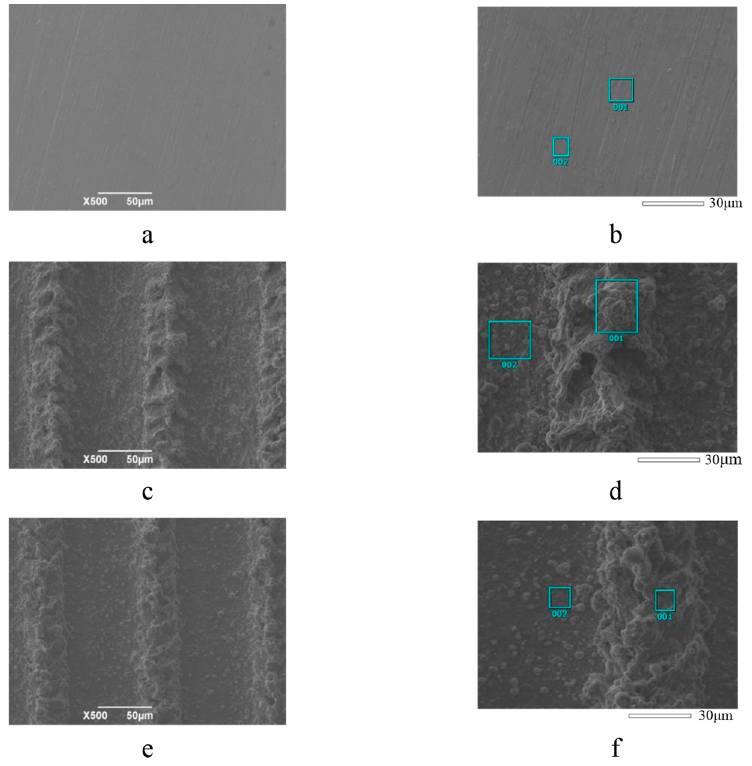
Figure 3. SEM of the samples used in the experiment: ( a , b ) the untreated surfaces, ( c , d ) the superhydrophilic surface and ( e , f ) the superhydrophobic surface.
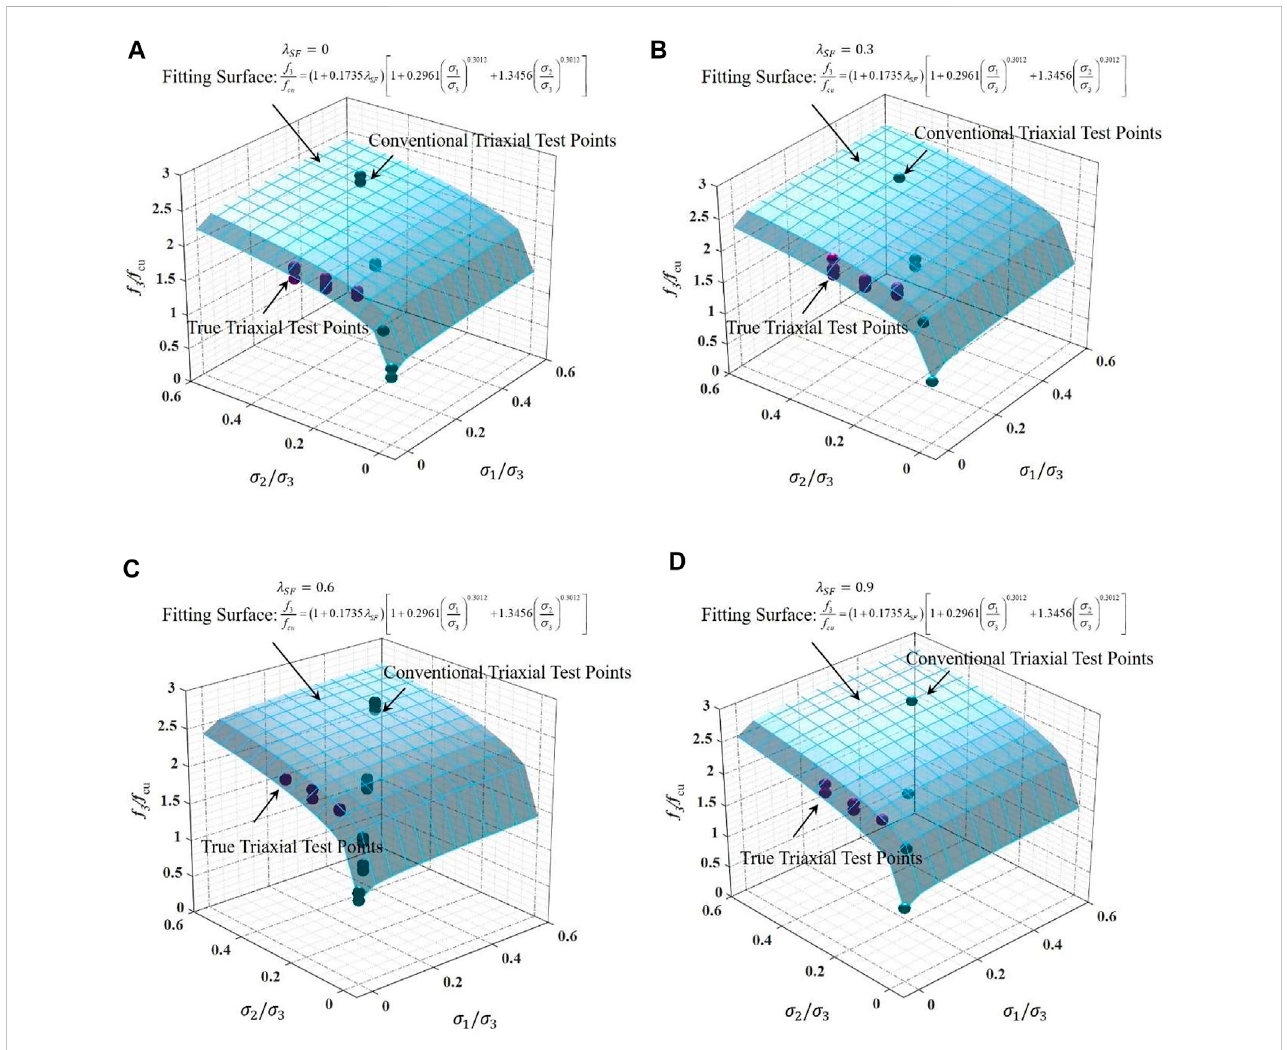
FIGURE 8 Fitting result diagram: (A) λ SF (cid:1) 0, (B) λ SF (cid:1) 0 . 3, (C) λ SF (cid:1) 0 . 6, and (D) λ SF (cid:1) 0 . 9.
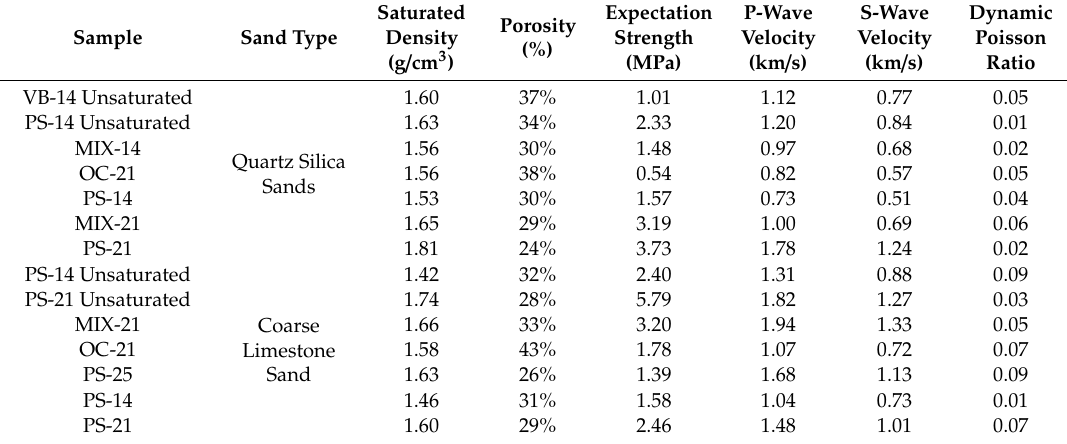
Table 3. Rock properties of artificial beachrock using the microbially induced carbonate precipitation (MICP)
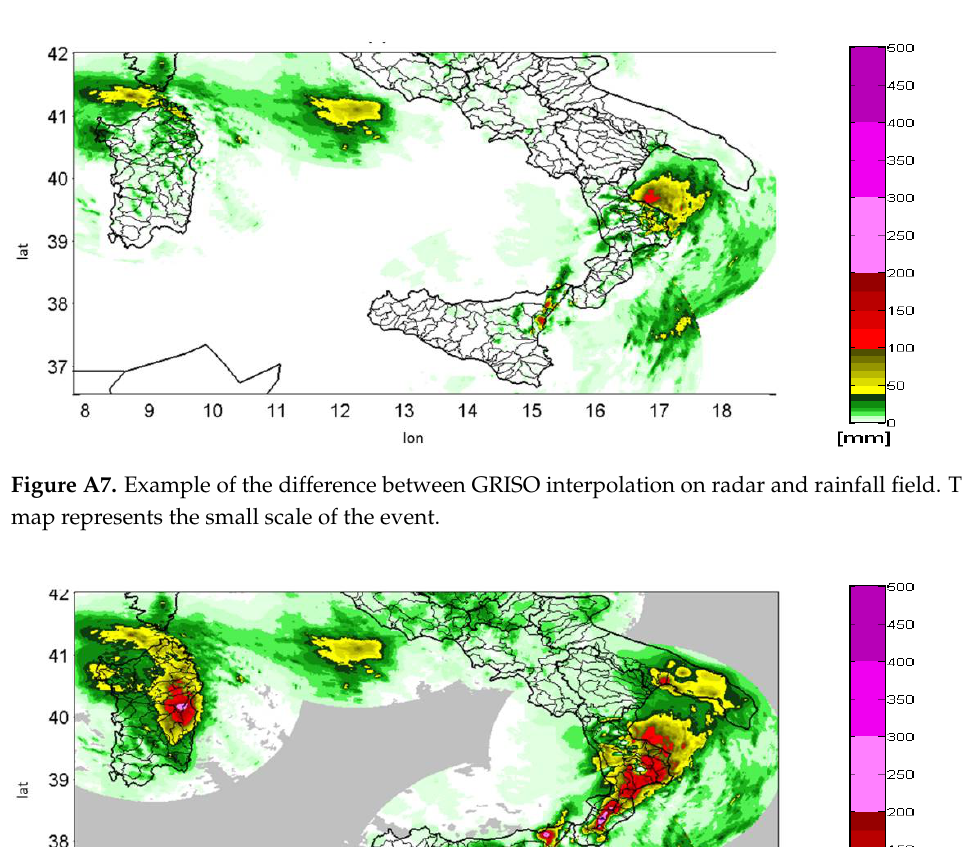
Figure A6. Example of GRISO interpolation of radar values sampled on rain gauge locations.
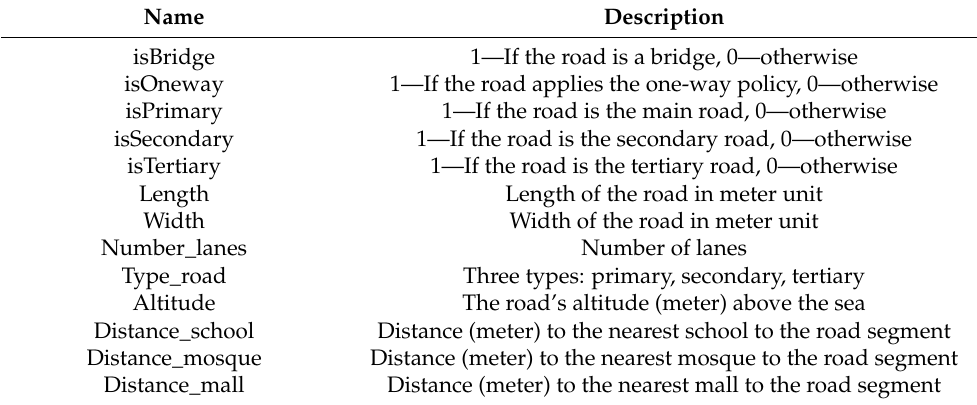
Table 4. Characteristics of the road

**Work task:** Nothing but the records, restated word for word and stripped of images, belongs in the answer.

**Result:**
Figure 3. SEM of the samples used in the experiment: ( a , b ) the untreated surfaces, ( c , d ) the superhydrophilic surface and ( e , f ) the superhydrophobic surface.
FIGURE 8 Fitting result diagram: (A) λ SF (cid:1) 0, (B) λ SF (cid:1) 0 . 3, (C) λ SF (cid:1) 0 . 6, and (D) λ SF (cid:1) 0 . 9.
Table 3. Rock properties of artificial beachrock using the microbially induced carbonate precipitation (MICP)
Figure A6. Example of GRISO interpolation of radar values sampled on rain gauge locations.
Table 4. Characteristics of the road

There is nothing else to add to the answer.